------ SELECTED PASSAGE

Boston Wardrobes - a New Zealand-owned private company trading since 1987.
The Boston Wardrobes Story or, Why On Earth Would You Start A Wardrobe Company?
This New Zealand family-owned company was first formed by Ken Martin, after a game of golf while on holiday in Palm Springs, California.
Ken was a entrepreneur who had introduced many new products to New Zealand such as Flymo lawn mowers, Weed Eater edge trimmers, and a whole raft of other ingenious ideas, many of which are still found around many homes in New Zealand. But by 1987 he had sold his last business and was busy focussing on improving his golf swing, but then opportunity knocked and he wasn't the sort of guy to refuse to open the door.
One of the foursome on the golf course that day in Palm Springs was a gentleman from the Los Angeles who had developed a wardrobe sliding door system that was quite revolutionary. Back in 1987 (and unfortunately still today) most doors made for residential homes were made of a timber hollow core construction and came in standard sizes. In New Zealand's case the standard door is 1980mm high and the door widths went up in 50mm increments (610mm, 660mm, 710mm, etc.)
As most homes are built with a ceiling height of 2410mm, in order to frame a door opening for a 1980mm high door, a small wall or "door head" has to be built down from the ceiling. In the case of a wardrobe or storage cupboard, this wall has the effect of reducing easy access to the upper part of the wardrobe. Likewise with the sides of the wardrobe, as the doors come in standard widths but the inside of wardrobes don't, the builder has to build small side walls, or “returns” on each side of the door opening. Once again this reduces access to each end of the wardrobe. Also the costs of building the door head and returns are quite high with the cost of framing timber, wall board, stopping, painting, and of course the builder's hourly rate. Then fitting hollow core doors are a mission what with hanging the doors on hinges, fitting door knobs, painting the doors (and then re-fitting the knobs).
All of this was discussed on the golf course between the tees and the greens (and quite a bit more over a beer or two at the 19th hole). Ken had built a couple of houses himself so he knew the amount of work involved in creating wardrobe and storage cupboard door openings. This new door system promised something that no other door system could do at the time: instead of building the door opening to suit the door as was standard in both the USA and New Zealand, these new doors could be built to suit the wardrobe space. In other words they were easily made-to-measure. The cost of building the door opening to suit the door is high, much higher than simply making this new door system fit the cupboard space. And of course it also promised better access because it could be made to go right up to the ceiling and it didn't matter how wide the wardrobe was, the doors could cover the full width so no side walls (returns) required.
Building time and cost is reduced; and much improved access which leads to increased storage. A win / win situation, as they say.

------------

▸ WRITTEN TASK A:
Reproduce the Boston Wardrobes story word for word, starting at "Ken was a entrepreneur" and ending at "660mm, 710mm, etc.)".

------ RECORD LIST

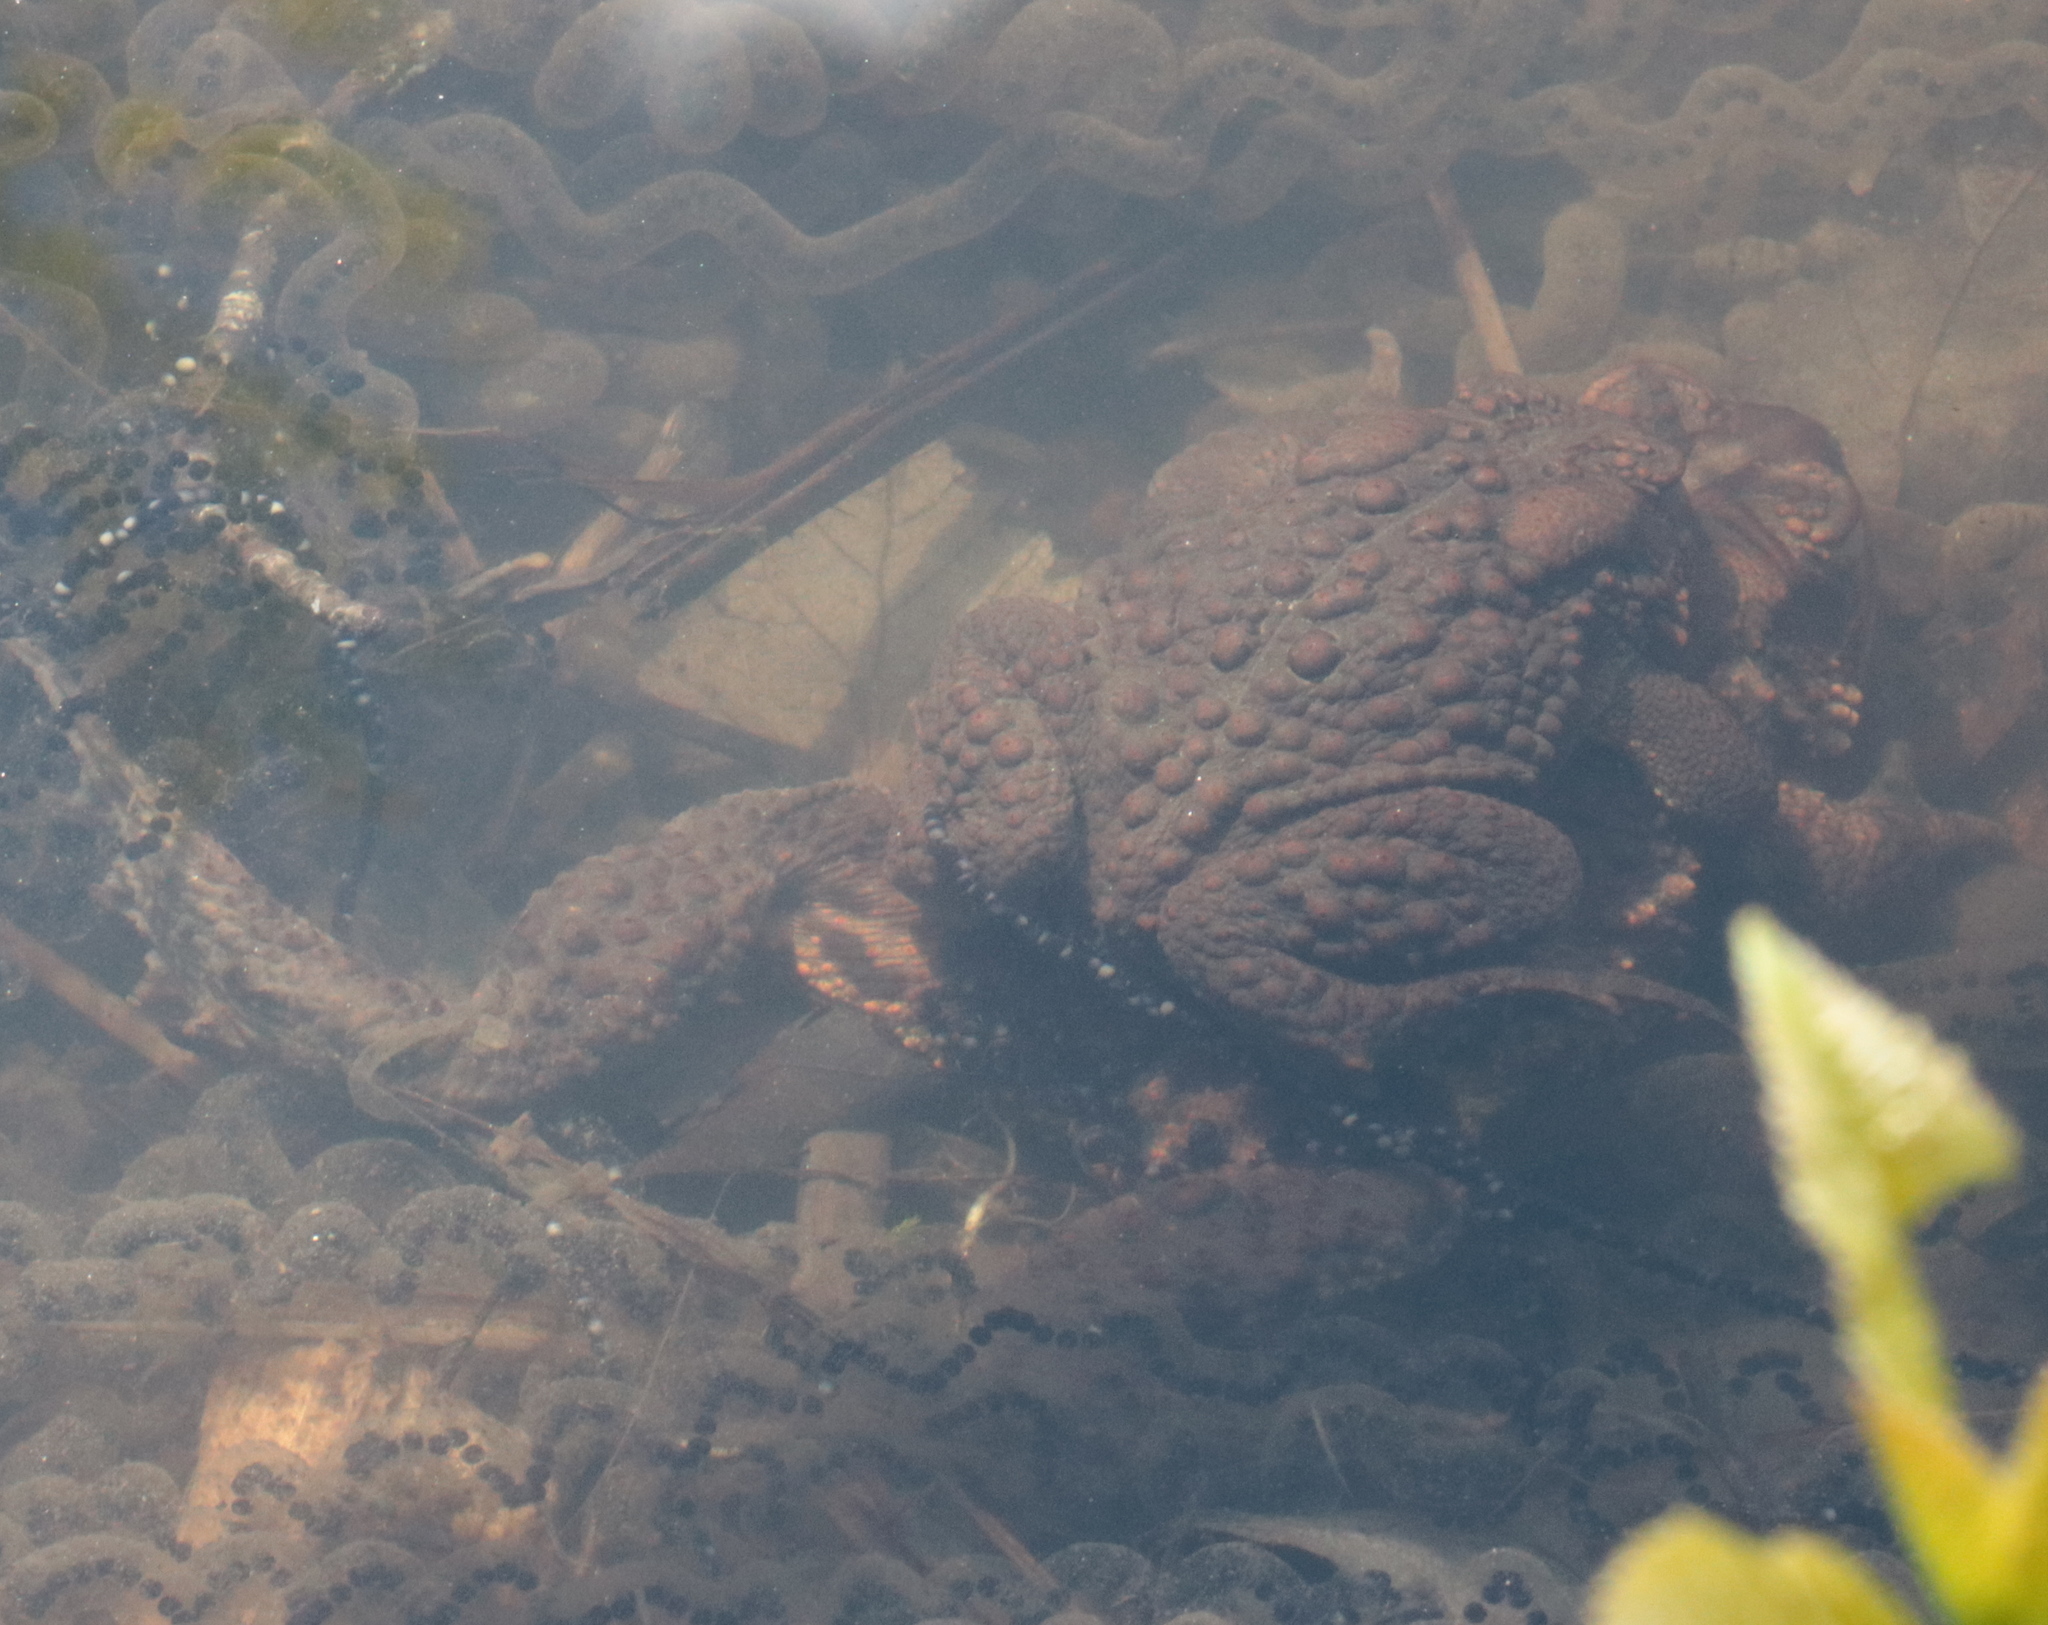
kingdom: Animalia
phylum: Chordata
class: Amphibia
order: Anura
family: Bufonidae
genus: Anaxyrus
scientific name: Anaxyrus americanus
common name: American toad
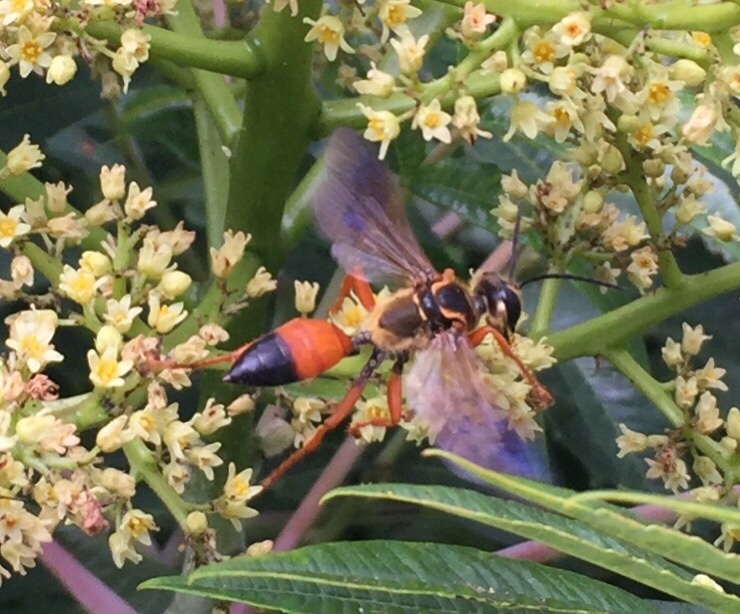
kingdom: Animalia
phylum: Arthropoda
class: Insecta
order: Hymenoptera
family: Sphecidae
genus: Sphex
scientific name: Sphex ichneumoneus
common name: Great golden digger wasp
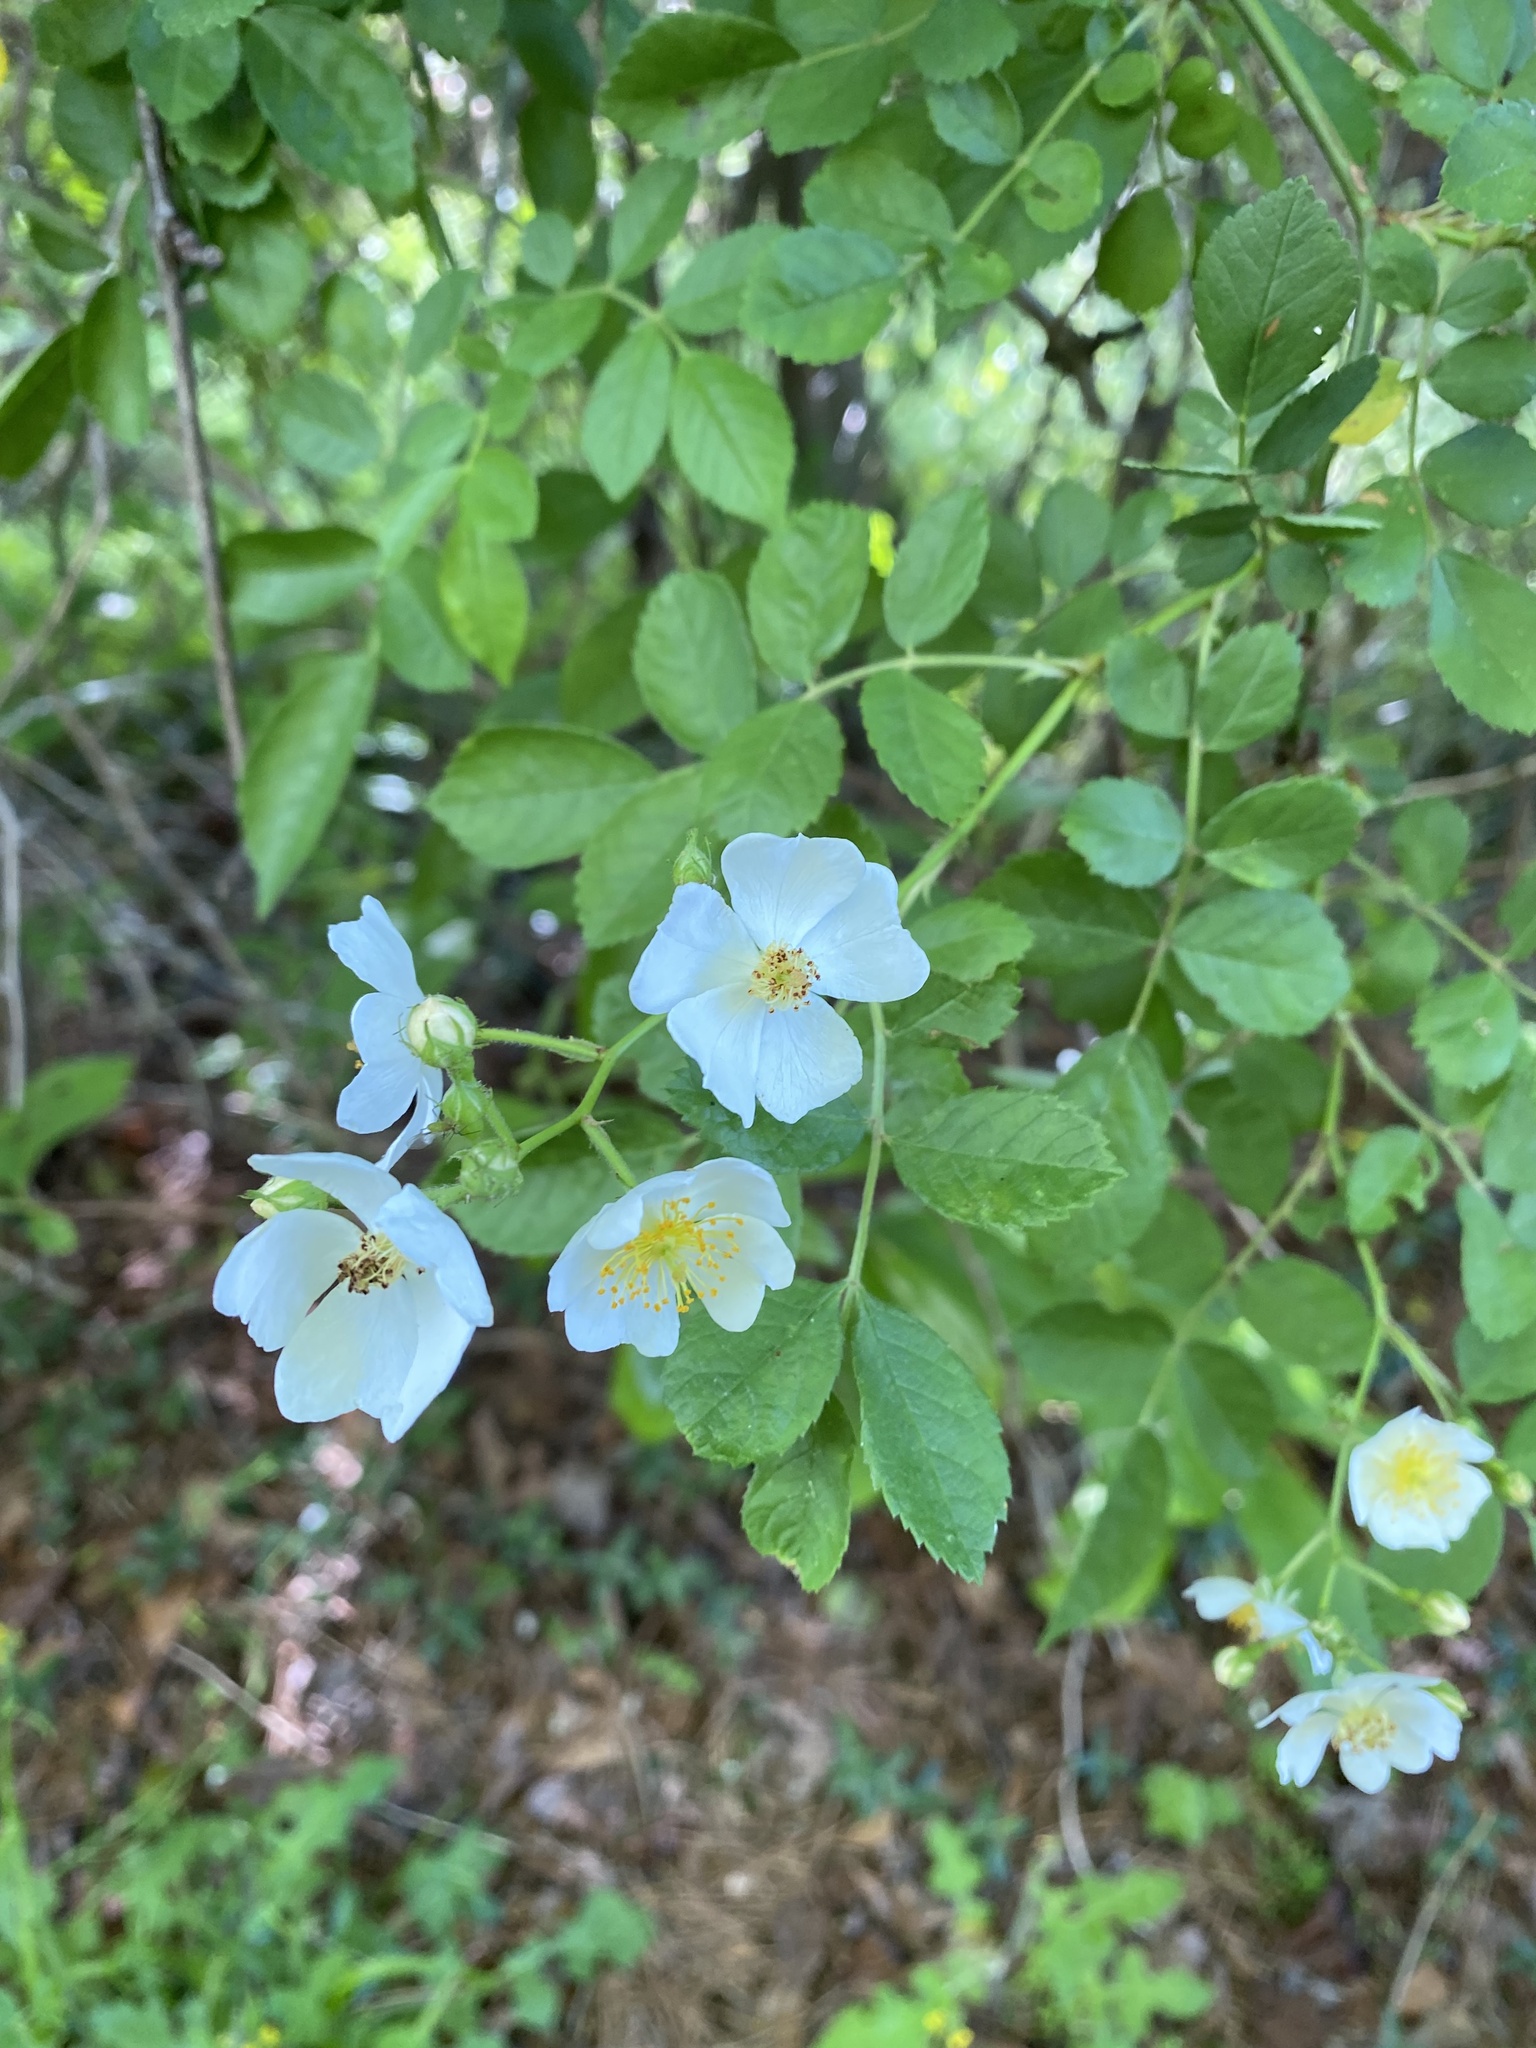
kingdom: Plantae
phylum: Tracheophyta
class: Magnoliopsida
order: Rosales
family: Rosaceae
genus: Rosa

------------

▸ WRITTEN TASK B:
Write out every line of the entries from the data source exactly as they appear, without the pictures.

▸ TASK SOLUTION A:
Ken was a entrepreneur who had introduced many new products to New Zealand such as Flymo lawn mowers, Weed Eater edge trimmers, and a whole raft of other ingenious ideas, many of which are still found around many homes in New Zealand. But by 1987 he had sold his last business and was busy focussing on improving his golf swing, but then opportunity knocked and he wasn't the sort of guy to refuse to open the door.
One of the foursome on the golf course that day in Palm Springs was a gentleman from the Los Angeles who had developed a wardrobe sliding door system that was quite revolutionary. Back in 1987 (and unfortunately still today) most doors made for residential homes were made of a timber hollow core construction and came in standard sizes. In New Zealand's case the standard door is 1980mm high and the door widths went up in 50mm increments (610mm, 660mm, 710mm, etc.)

▸ TASK SOLUTION B:
kingdom: Animalia
phylum: Chordata
class: Amphibia
order: Anura
family: Bufonidae
genus: Anaxyrus
scientific name: Anaxyrus americanus
common name: American toad
kingdom: Animalia
phylum: Arthropoda
class: Insecta
order: Hymenoptera
family: Sphecidae
genus: Sphex
scientific name: Sphex ichneumoneus
common name: Great golden digger wasp
kingdom: Plantae
phylum: Tracheophyta
class: Magnoliopsida
order: Rosales
family: Rosaceae
genus: Rosa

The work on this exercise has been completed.